**** Page excerpt


  2. Yep, do more and more with less and less. Soon, we’ll be doing everything with nothing.

  3. Debbo

    With Economic Oaf’s farm crisis taking such a toll on farmers and small towns, while his usual manifestations of craziness stress out so many people, the need for mental health services is way up. Suicides are climbing along with addictions. If Klueless Kristi and the SDGOP really want to “be on” something, funding adequate mental care is a very good first choice.

  4. Porter Lansing

    New Ideas for the South Dakota Legislature … It’s not always known where South Dakota is headed but it’s certain California will get there first. Read some new California legislation.
    – To be more specific, 870 laws were enacted in last year’s California regular session, according to a state report. But some of them — like Assembly Bill 420, which established a cannabis research program — went into effect immediately, while others won’t go into effect until later.
    – The state’s new rent cap, a major step meant to address the housing crisis, is one of those.
    – There are a lot of unsettled questions about the rollout of the state’s landmark gig labor law which stops corporations from labeling Uber and Lyft drivers as contract labor. Companies who employ truck drivers have been exempted for a year. (freelance journalists and photographers won’t be temporarily exempted.)

********

Exercise instructions: According to the page excerpt, how many laws were enacted in last year's California regular session? Rely only on the page excerpt for what comes next.

**** Given records

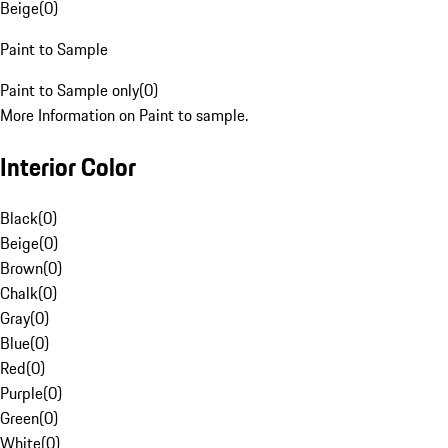
Beige
(
0
)
Paint to Sample
Paint to Sample only
(
0
)
More Information on Paint to sample.
Interior Color
Black
(
0
)
Beige
(
0
)
Brown
(
0
)
Chalk
(
0
)
Gray
(
0
)
Blue
(
0
)
Red
(
0
)
Purple
(
0
)
Green
(
0
)
White
(
0
)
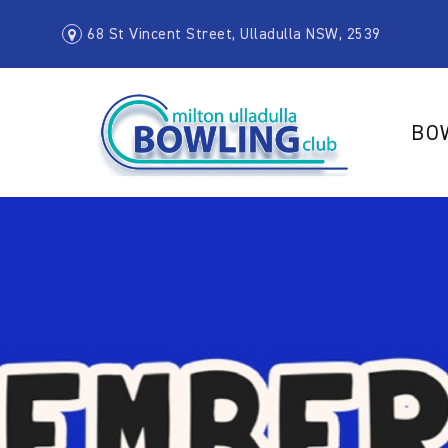
68 St Vincent Street, Ulladulla NSW, 2539
BO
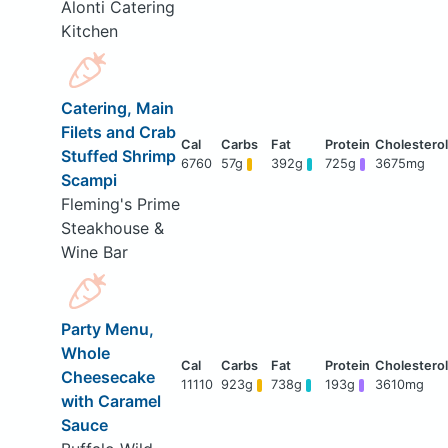
Alonti Catering
Kitchen
Catering, Main
Filets and Crab
Stuffed Shrimp
6760
57g
392g
725g
3675mg
Scampi
Fleming's Prime
Steakhouse &
Wine Bar
Party Menu,
Whole
Cheesecake
11110
923g
738g
193g
3610mg
with Caramel
Sauce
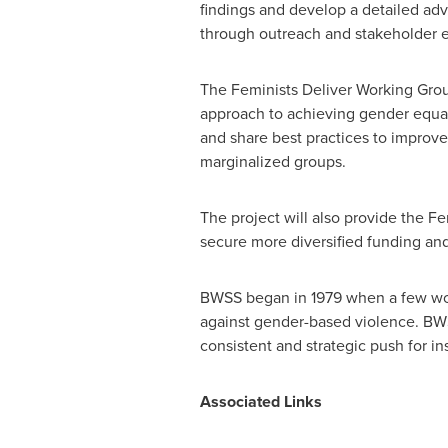
findings and develop a detailed adv
through outreach and stakeholder
The Feminists Deliver Working Grou
approach to achieving gender equali
and share best practices to improv
marginalized groups.
The project will also provide the F
secure more diversified funding and 
BWSS began in 1979 when a few wom
against gender-based violence. BWS
consistent and strategic push for in
Associated Links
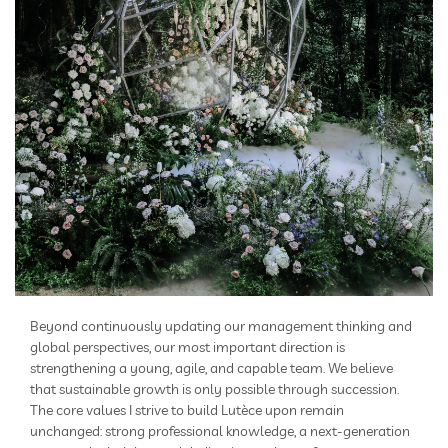
Beyond continuously updating our management thinking and
global perspectives, our most important direction is
strengthening a young, agile, and capable team. We believe
that sustainable growth is only possible through succession.
The core values I strive to build Lutèce upon remain
unchanged: strong professional knowledge, a next-generation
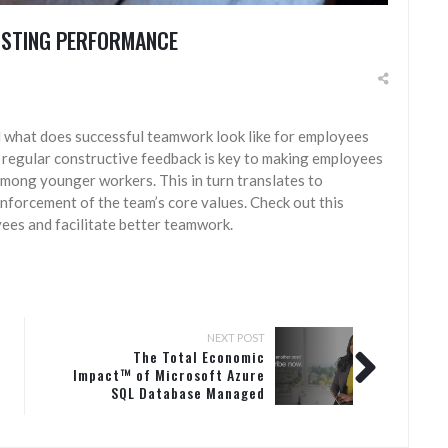
OSTING PERFORMANCE
what does successful teamwork look like for employees
 regular constructive feedback is key to making employees
 among younger workers. This in turn translates to
nforcement of the team’s core values. Check out this
ees and facilitate better teamwork.
NEXT POST
The Total Economic
Impact™ of Microsoft Azure
SQL Database Managed
Instance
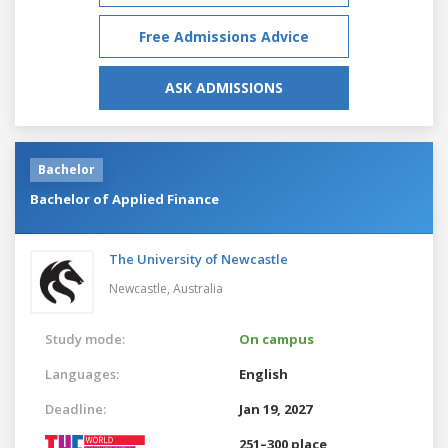
Free Admissions Advice
ASK ADMISSIONS
Bachelor
Bachelor of Applied Finance
The University of Newcastle
Newcastle,
Australia
Study mode:
On campus
Languages:
English
Deadline:
Jan 19, 2027
251–300 place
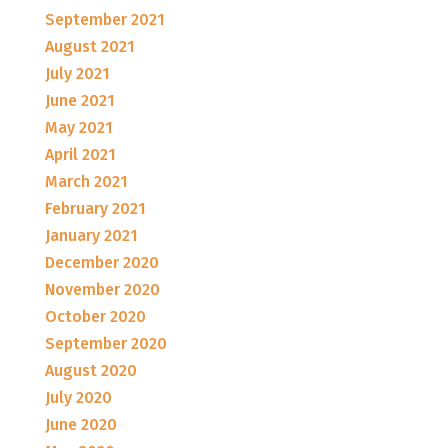
September 2021
August 2021
July 2021
June 2021
May 2021
April 2021
March 2021
February 2021
January 2021
December 2020
November 2020
October 2020
September 2020
August 2020
July 2020
June 2020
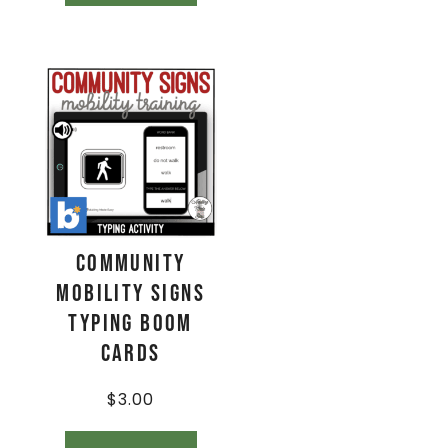
Community
Mobility Signs
Typing Boom
Cards
$
3.00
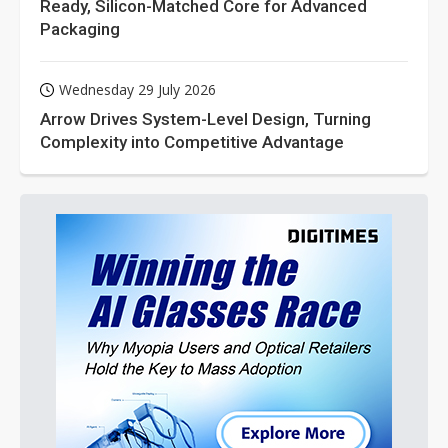
Ready, Silicon-Matched Core for Advanced
Packaging
Wednesday 29 July 2026
Arrow Drives System-Level Design, Turning
Complexity into Competitive Advantage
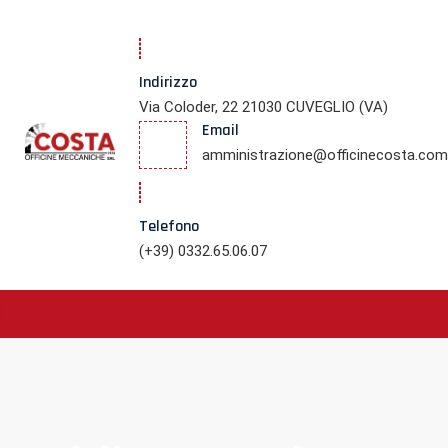
Indirizzo
Via Coloder, 22 21030 CUVEGLIO (VA)
Email
amministrazione@officinecosta.com
Telefono
(+39) 0332.65.06.07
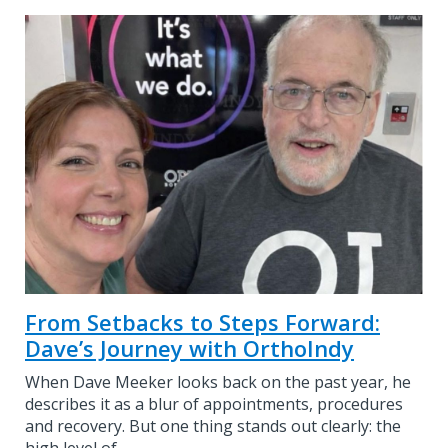
From Setbacks to Steps Forward:
Dave’s Journey with OrthoIndy
When Dave Meeker looks back on the past year, he
describes it as a blur of appointments, procedures
and recovery. But one thing stands out clearly: the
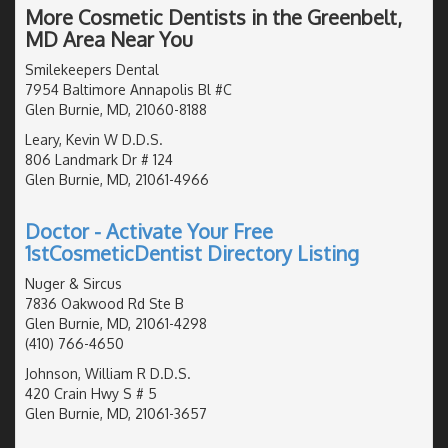
More Cosmetic Dentists in the Greenbelt,
MD Area Near You
Smilekeepers Dental
7954 Baltimore Annapolis Bl #C
Glen Burnie, MD, 21060-8188
Leary, Kevin W D.D.S.
806 Landmark Dr # 124
Glen Burnie, MD, 21061-4966
Doctor - Activate Your Free
1stCosmeticDentist Directory Listing
Nuger & Sircus
7836 Oakwood Rd Ste B
Glen Burnie, MD, 21061-4298
(410) 766-4650
Johnson, William R D.D.S.
420 Crain Hwy S # 5
Glen Burnie, MD, 21061-3657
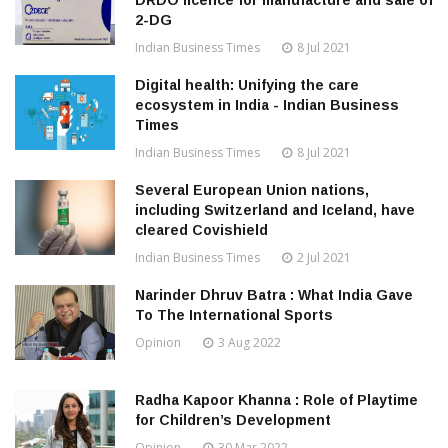
DRDO licence for manufacture and sale of
2-DG
Indian Business Times
8 Jul 2021
Digital health: Unifying the care
ecosystem in India - Indian Business
Times
Indian Business Times
8 Jul 2021
Several European Union nations,
including Switzerland and Iceland, have
cleared Covishield
Indian Business Times
2 Jul 2021
Narinder Dhruv Batra : What India Gave
To The International Sports
Opinion
3 Aug 2022
Radha Kapoor Khanna : Role of Playtime
for Children’s Development
Opinion
30 Mar 2022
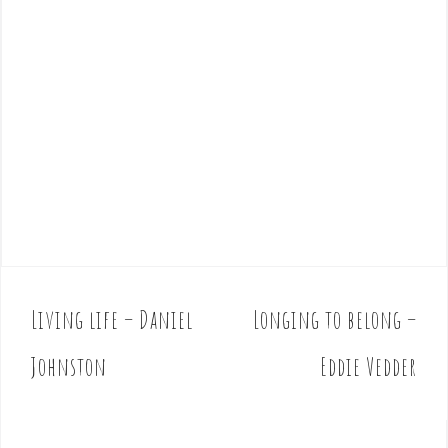
Living life – Daniel
Longing to belong –
P
o
Johnston
Eddie Vedder
s
t
n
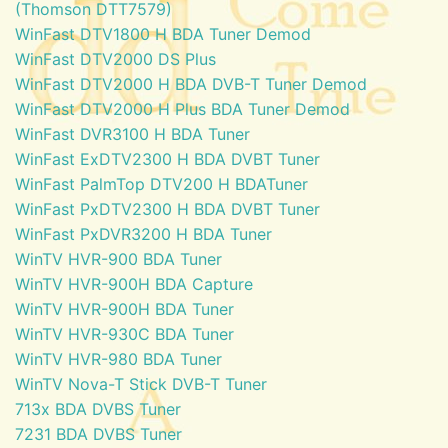
(Thomson DTT7579)
WinFast DTV1800 H BDA Tuner Demod
WinFast DTV2000 DS Plus
WinFast DTV2000 H BDA DVB-T Tuner Demod
WinFast DTV2000 H Plus BDA Tuner Demod
WinFast DVR3100 H BDA Tuner
WinFast ExDTV2300 H BDA DVBT Tuner
WinFast PalmTop DTV200 H BDATuner
WinFast PxDTV2300 H BDA DVBT Tuner
WinFast PxDVR3200 H BDA Tuner
WinTV HVR-900 BDA Tuner
WinTV HVR-900H BDA Capture
WinTV HVR-900H BDA Tuner
WinTV HVR-930C BDA Tuner
WinTV HVR-980 BDA Tuner
WinTV Nova-T Stick DVB-T Tuner
713x BDA DVBS Tuner
7231 BDA DVBS Tuner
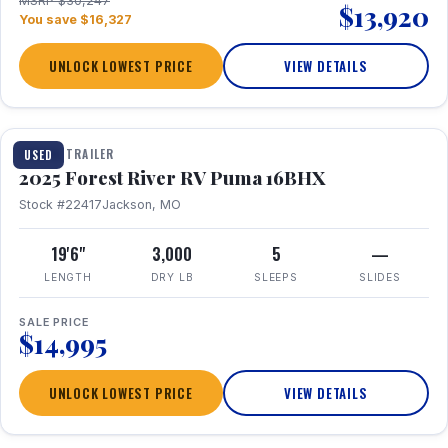
MSRP $30,247
$13,920
You save $16,327
UNLOCK LOWEST PRICE
VIEW DETAILS
1 / 24
TRAVEL TRAILER
USED
2025 Forest River RV Puma 16BHX
Stock #22417
Jackson, MO
19'6"
3,000
5
—
LENGTH
DRY LB
SLEEPS
SLIDES
SALE PRICE
$14,995
UNLOCK LOWEST PRICE
VIEW DETAILS
1 / 20
360° Tour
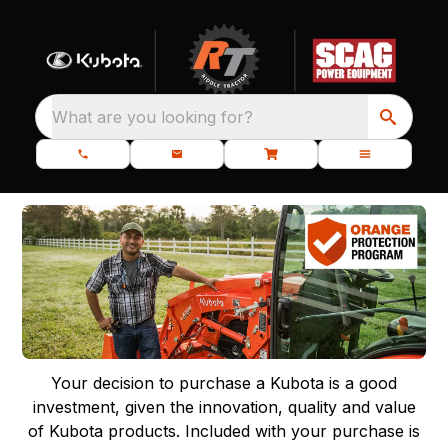
What are you looking for?
Your decision to purchase a Kubota is a good
investment, given the innovation, quality and value
of Kubota products. Included with your purchase is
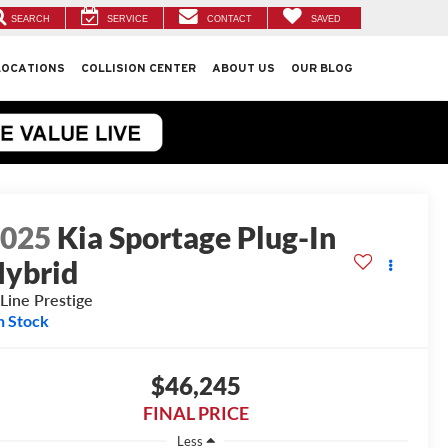
SEARCH
SERVICE
CONTACT
SAVED
LOCATIONS
COLLISION CENTER
ABOUT US
OUR BLOG
2025
Kia Sportage Plug-In
ybrid
Line Prestige
n Stock
$46,245
FINAL PRICE
Less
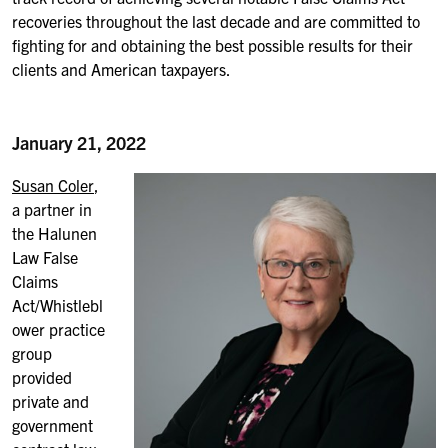
recoveries throughout the last decade and are committed to
fighting for and obtaining the best possible results for their
clients and American taxpayers.
January 21, 2022
Susan Coler
,
a partner in
the Halunen
Law False
Claims
Act/Whistlebl
ower practice
group
provided
private and
government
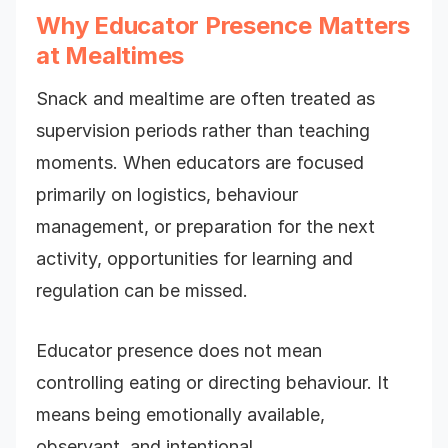
Why Educator Presence Matters
at Mealtimes
Snack and mealtime are often treated as
supervision periods rather than teaching
moments. When educators are focused
primarily on logistics, behaviour
management, or preparation for the next
activity, opportunities for learning and
regulation can be missed.
Educator presence does not mean
controlling eating or directing behaviour. It
means being emotionally available,
observant, and intentional.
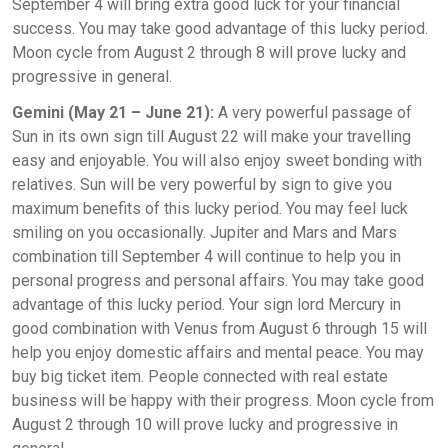
September 4 will bring extra good luck for your financial
success. You may take good advantage of this lucky period.
Moon cycle from August 2 through 8 will prove lucky and
progressive in general.
Gemini (May 21 – June 21):
A very powerful passage of
Sun in its own sign till August 22 will make your travelling
easy and enjoyable. You will also enjoy sweet bonding with
relatives. Sun will be very powerful by sign to give you
maximum benefits of this lucky period. You may feel luck
smiling on you occasionally. Jupiter and Mars and Mars
combination till September 4 will continue to help you in
personal progress and personal affairs. You may take good
advantage of this lucky period. Your sign lord Mercury in
good combination with Venus from August 6 through 15 will
help you enjoy domestic affairs and mental peace. You may
buy big ticket item. People connected with real estate
business will be happy with their progress. Moon cycle from
August 2 through 10 will prove lucky and progressive in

********

Solution: 870 laws were enacted.